Only the lines from the top of the listing below through the line containing "Поэтапно собираем торт" should be output, exactly and with no pictures.

### Extracted information

================================

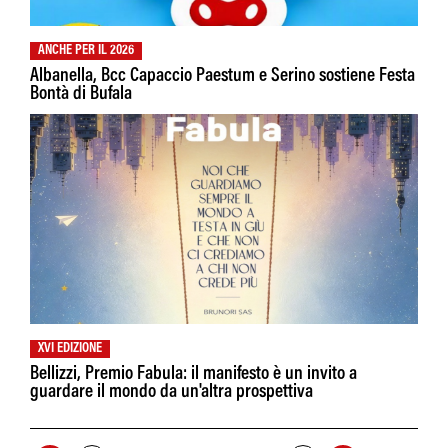
ANCHE PER IL 2026
Albanella, Bcc Capaccio Paestum e Serino sostiene Festa
Bontà di Bufala
XVI EDIZIONE
Bellizzi, Premio Fabula: il manifesto è un invito a
guardare il mondo da un'altra prospettiva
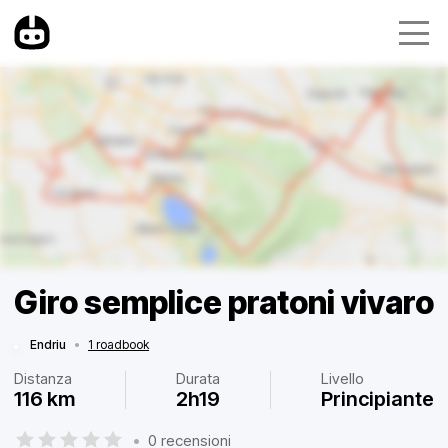
Giro semplice pratoni vivaro
Endriu
•
1 roadbook
Distanza
Durata
Livello
116 km
2h19
Principiante
•
0 recensioni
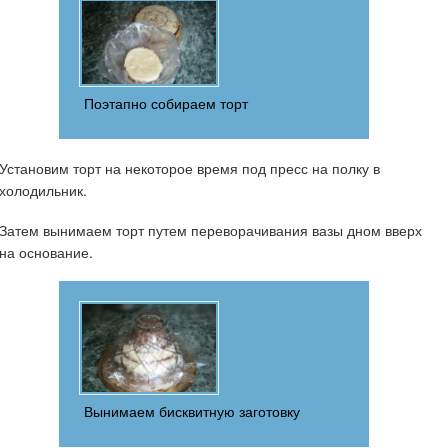
Поэтапно собираем торт
Установим торт на некоторое время под пресс на полку в
холодильник.
Затем вынимаем торт путем переворачивания вазы дном вверх
на основание.
Вынимаем бисквитную заготовку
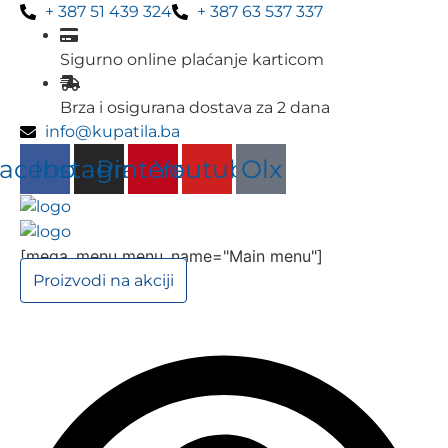
Skip
+ 387 51 439 324
+ 387 63 537 337
to
content
Sigurno online plaćanje karticom
Brza i osigurana dostava za 2 dana
info@kupatila.ba
acebook
Instagram
Pinterest
Youtube
Olx
[mega_menu menu_name="Main menu"]
Proizvodi na akciji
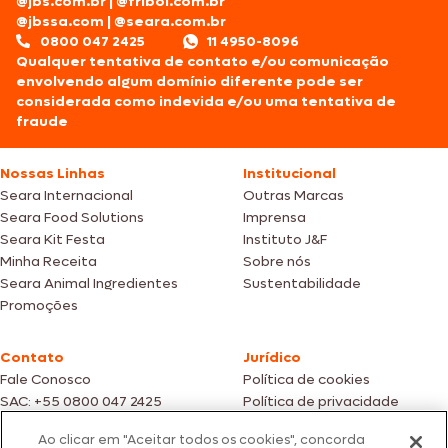
@jbs.com.br
|
@friboi.com.br
@jbssa.com
|
@seara.com.br
0800 047 2425
11 4950-8096
Qualquer tentativa de contato e/ou comunicação
envolvendo algum domínio diferente pode ser
considerada como indevida e/ou uma tentativa de
fraude
Nossas Linhas
Institucional
Seara Internacional
Outras Marcas
Seara Food Solutions
Imprensa
Seara Kit Festa
Instituto J&F
Minha Receita
Sobre nós
Seara Animal Ingredientes
Sustentabilidade
Promoções
Contato
Jurídico
Fale Conosco
Política de cookies
SAC: +55 0800 047 2425
Política de privacidade
Ao clicar em "Aceitar todos os cookies", concorda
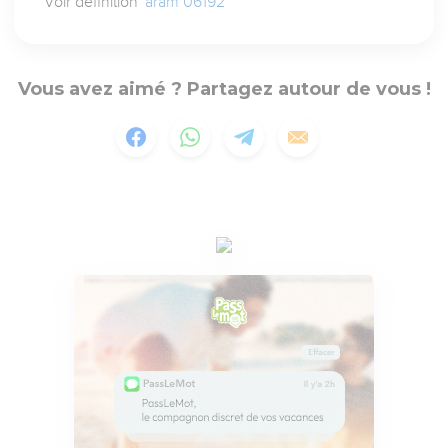
Voir définition
`aram 06192
Vous avez aimé ? Partagez autour de vous !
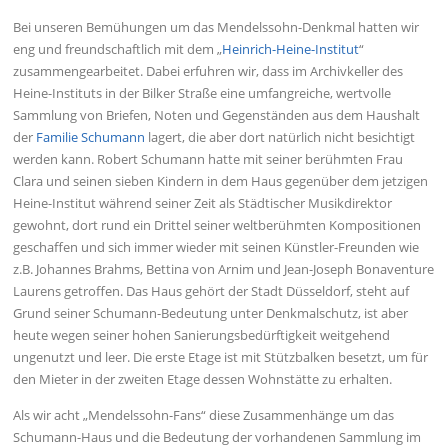
Bei unseren Bemühungen um das Mendelssohn-Denkmal hatten wir
eng und freundschaftlich mit dem „
Heinrich-Heine-Institut
“
zusammengearbeitet. Dabei erfuhren wir, dass im Archivkeller des
Heine-Instituts in der Bilker Straße eine umfangreiche, wertvolle
Sammlung von Briefen, Noten und Gegenständen aus dem Haushalt
der
Familie Schumann
lagert, die aber dort natürlich nicht besichtigt
werden kann. Robert Schumann hatte mit seiner berühmten Frau
Clara und seinen sieben Kindern in dem Haus gegenüber dem jetzigen
Heine-Institut während seiner Zeit als Städtischer Musikdirektor
gewohnt, dort rund ein Drittel seiner weltberühmten Kompositionen
geschaffen und sich immer wieder mit seinen Künstler-Freunden wie
z.B. Johannes Brahms, Bettina von Arnim und Jean-Joseph Bonaventure
Laurens getroffen. Das Haus gehört der Stadt Düsseldorf, steht auf
Grund seiner Schumann-Bedeutung unter Denkmalschutz, ist aber
heute wegen seiner hohen Sanierungsbedürftigkeit weitgehend
ungenutzt und leer. Die erste Etage ist mit Stützbalken besetzt, um für
den Mieter in der zweiten Etage dessen Wohnstätte zu erhalten.
Als wir acht „Mendelssohn-Fans“ diese Zusammenhänge um das
Schumann-Haus und die Bedeutung der vorhandenen Sammlung im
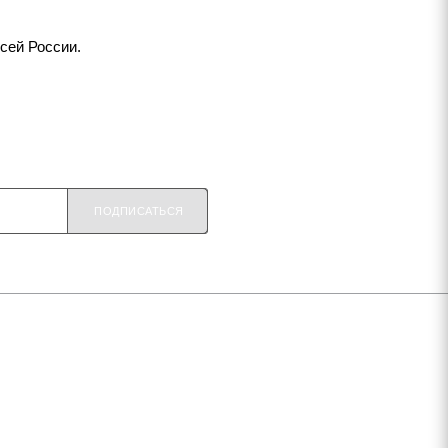
сей России.
ПОДПИСАТЬСЯ
+7 920 909-91-91
sale@hillandmill.ru
Владимирская область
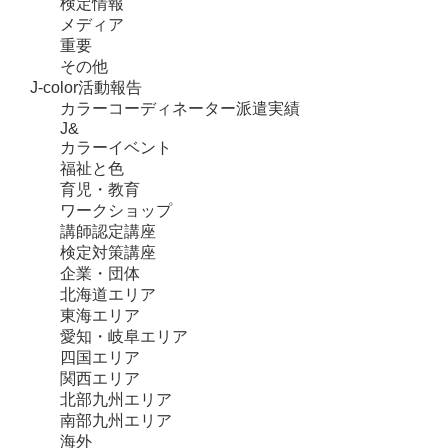
検定情報
メディア
重要
その他
J-color活動報告
カラーコーディネーター派遣実績
J&
カラーイベント
福祉と色
育児・教育
ワークショップ
講師認定講座
検定対策講座
企業・団体
北海道エリア
東海エリア
愛知・岐阜エリア
四国エリア
関西エリア
北部九州エリア
南部九州エリア
海外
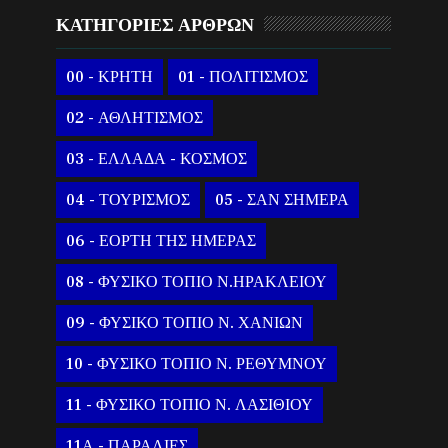
ΚΑΤΗΓΟΡΙΕΣ ΑΡΘΡΩΝ
00 - ΚΡΗΤΗ
01 - ΠΟΛΙΤΙΣΜΟΣ
02 - ΑΘΛΗΤΙΣΜΟΣ
03 - ΕΛΛΑΔΑ - ΚΟΣΜΟΣ
04 - ΤΟΥΡΙΣΜΟΣ
05 - ΣΑΝ ΣΗΜΕΡΑ
06 - ΕΟΡΤΗ ΤΗΣ ΗΜΕΡΑΣ
08 - ΦΥΣΙΚΟ ΤΟΠΙΟ Ν.ΗΡΑΚΛΕΙΟΥ
09 - ΦΥΣΙΚΟ ΤΟΠΙΟ Ν. ΧΑΝΙΩΝ
10 - ΦΥΣΙΚΟ ΤΟΠΙΟ Ν. ΡΕΘΥΜΝΟΥ
11 - ΦΥΣΙΚΟ ΤΟΠΙΟ Ν. ΛΑΣΙΘΙΟΥ
11Α - ΠΑΡΑΛΙΕΣ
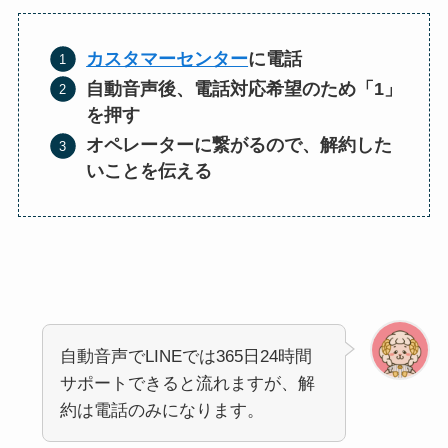
カスタマーセンター
に電話
自動音声後、電話対応希望のため「1」
を押す
オペレーターに繋がるので、解約した
いことを伝える
自動音声でLINEでは365日24時間
サポートできると流れますが、解
約は電話のみになります。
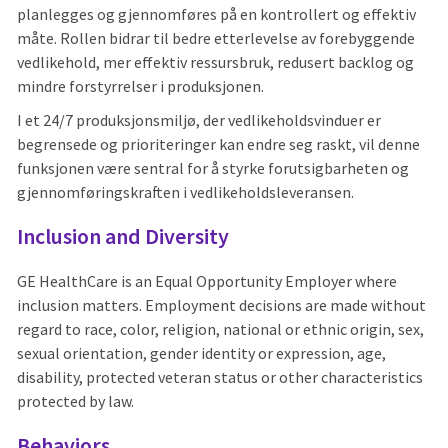
planlegges og gjennomføres på en kontrollert og effektiv
måte. Rollen bidrar til bedre etterlevelse av forebyggende
vedlikehold, mer effektiv ressursbruk, redusert backlog og
mindre forstyrrelser i produksjonen.
I et 24/7 produksjonsmiljø, der vedlikeholdsvinduer er
begrensede og prioriteringer kan endre seg raskt, vil denne
funksjonen være sentral for å styrke forutsigbarheten og
gjennomføringskraften i vedlikeholdsleveransen.
Inclusion and Diversity
GE HealthCare is an Equal Opportunity Employer where
inclusion matters. Employment decisions are made without
regard to race, color, religion, national or ethnic origin, sex,
sexual orientation, gender identity or expression, age,
disability, protected veteran status or other characteristics
protected by law.
Behaviors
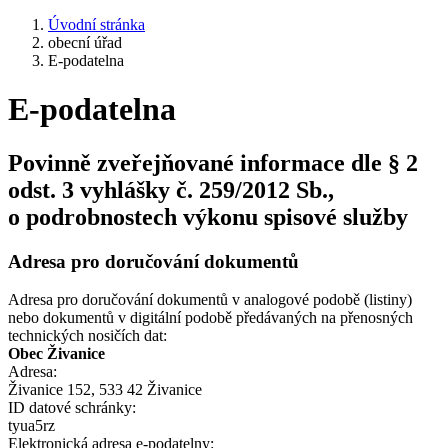
Úvodní stránka
obecní úřad
E-podatelna
E-podatelna
Povinně zveřejňované informace dle § 2
odst. 3 vyhlášky č. 259/2012 Sb.,
o podrobnostech výkonu spisové služby
Adresa pro doručování dokumentů
Adresa pro doručování dokumentů v analogové podobě (listiny)
nebo dokumentů v digitální podobě předávaných na přenosných
technických nosičích dat:
Obec Živanice
Adresa:
Živanice 152, 533 42 Živanice
ID datové schránky:
tyua5rz
Elektronická adresa e‑podatelny:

================================

### Worked solution
ANCHE PER IL 2026
Albanella, Bcc Capaccio Paestum e Serino sostiene Festa
Bontà di Bufala
XVI EDIZIONE
Bellizzi, Premio Fabula: il manifesto è un invito a
guardare il mondo da un'altra prospettiva
Giro semplice pratoni vivaro
Endriu
•
1 roadbook
Distanza
Durata
Livello
116 km
2h19
Principiante
•
0 recensioni
Поэтапно собираем торт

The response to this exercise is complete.